Fãs, do início ao fim #3 – Namoro

Ensaio sobre o amadurecimento nas relações entre fãs e ídolos (parte 3)

Parte 1

Parte 2

Nada disso compõe o pior cenário. O pior cenário é quando, depois de todos esses anos sonhando antes de dormir, toda a chuva, o sol e o suor, seu ídolo não é o que você esperava que ele fosse. Quando todos aqueles vídeos e fotos dele com fãs não espelham o que aconteceu com você, quando chegou a sua vez. E isso só acontece se você passou por todas as fases anteriores e decidiu mergulhar de cabeça, ir atrás do que quer e dar a cara a tapa para o que estiver por vir.

Namoro

Becka colocou uma amiga debaixo do braço e a levou para os fundos da casa de shows, em 2009. Tinha dezoito anos, o nariz comprido, o queixo quadrado e os olhos esverdeados. Quem também tinha as mesmas características era Chuck, o baterista do Simple Plan.

Ela e Cínthia haviam se conhecido assim, alguns anos antes. Uma amiga em comum dissera que estudava na sala de uma menina que também gostava muito daquela banda e soube logo que elas teriam muito assunto juntas. Marie convidou Cínthia para ir até a festa junina do colégio em que estudava, mas ela mesma não estaria presente. Becka tinha ficado de esperar por ela na portaria, para que pudessem entrar juntas, mas Cínthia não tinha um celular, o número de Becka, nem nunca vira nenhuma foto da garota.

“Confia em mim. Procura pelo Chuck, mas de cabelos longos”.

Cínthia olhou ao redor, naquela tarde de domingo, e andou até uma garota.

“Becka?”

“Cínthia? Oi! Como me encontrou?”

“Marie me mandou procurar pelo Chuck”.

A garota riu, e elas entraram. Anos mais tarde, no portão do show, à espera que eles saíssem pelos bastidores, aquela não tinha sido a única conversa de Rebecca sobre sua semelhança física com o baterista. Ele fora seu preferido, desde sempre, e também o único a se aproximar da grade para falar com os fãs que esperavam.
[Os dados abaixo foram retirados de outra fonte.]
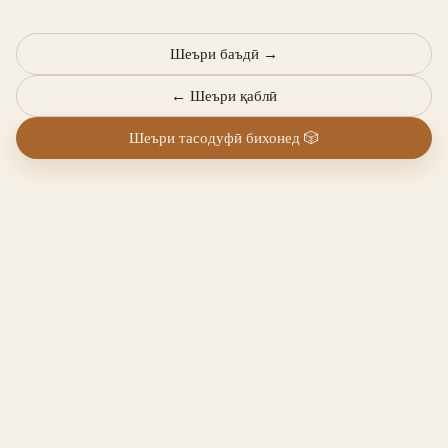
Шеъри баъдӣ
→
←
Шеъри қаблӣ
Шеъри тасодуфӣ бихонед
🎲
Ela sentiu o coração palpitar quando ele se aproximou e deu a mão para sua amiga, alta, de pele morena, cabelos lisos e olhos amendoados. Becka pediu que ele desse a mão para ela também, e ele voltou a segurar a mão da amiga. Ela pediu uma foto, e ele posou para a câmera dela, mas ao lado de um segurança. Pediu por um autógrafo, mas ele não tinha caneta alguma. E não demorou a dizer que precisava ir embora.
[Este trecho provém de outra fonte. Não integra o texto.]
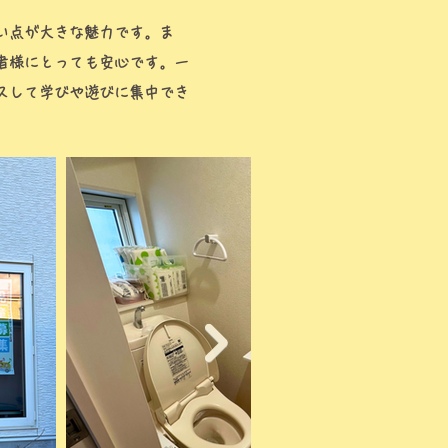
い点が大きな魅力です。ま
者様にとっても安心です。一
スして学びや遊びに集中でき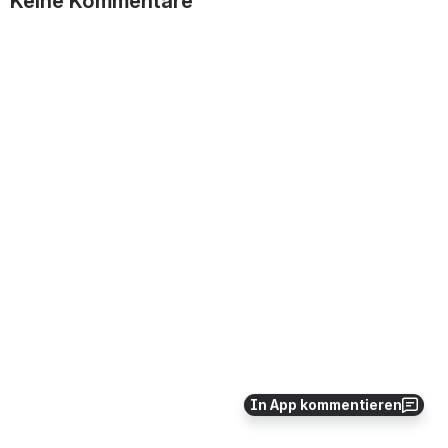
Keine Kommentare
In App kommentieren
“Chuck, espera. Só tem mais uma coisa que eu queria muito te dizer.”

Ele olhou de volta e disse: “Rápido”.

“Todo mundo fala que eu sou muito parecida com você, mas de cabelo comprido e sem a barba”, disparou a garota, ainda que ele mal tivesse uma barba.
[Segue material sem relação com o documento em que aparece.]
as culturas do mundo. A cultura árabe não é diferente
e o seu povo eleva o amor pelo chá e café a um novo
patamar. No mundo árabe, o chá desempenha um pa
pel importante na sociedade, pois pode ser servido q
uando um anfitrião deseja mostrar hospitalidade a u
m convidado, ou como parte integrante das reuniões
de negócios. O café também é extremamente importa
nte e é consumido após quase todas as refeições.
“Ah, ok. Legal. Tchau”, foi a resposta que recebeu.

Quando ele se afastou na direção da van que o esperava no estacionamento, ela deixou os ombros caírem. Viajou de São Paulo a São José dos Campos em silêncio e colocou as fotos no Orkut. Tinha conseguido falar com alguns outros deles, mais tarde. Numa delas, a legenda: “Pareceu um sonho. E você também costumava ser um sonho”.

*

E, depois de tudo isso, quando a decepção passa, a banda fica. Dá até para reavaliar seu integrante preferido, começar a sonhar com outros, ou simplesmente entender que conheceu o cara no dia errado. Quando o relacionamento é sério, brigas vão e vêm.

Para mim, Sebastien deixava de ser um sonho na mesma época, por motivos muito menos decepcionantes. Na verdade, nenhuma das vezes em que o vi, ele me decepcionou. Todas as vezes em que o vi, tomei cuidado para que ele não decepcionasse. Tomei cuidado com o que dizia para ele, com como pedia um abraço e com como dava a distância necessária para que ele não ficasse incomodado.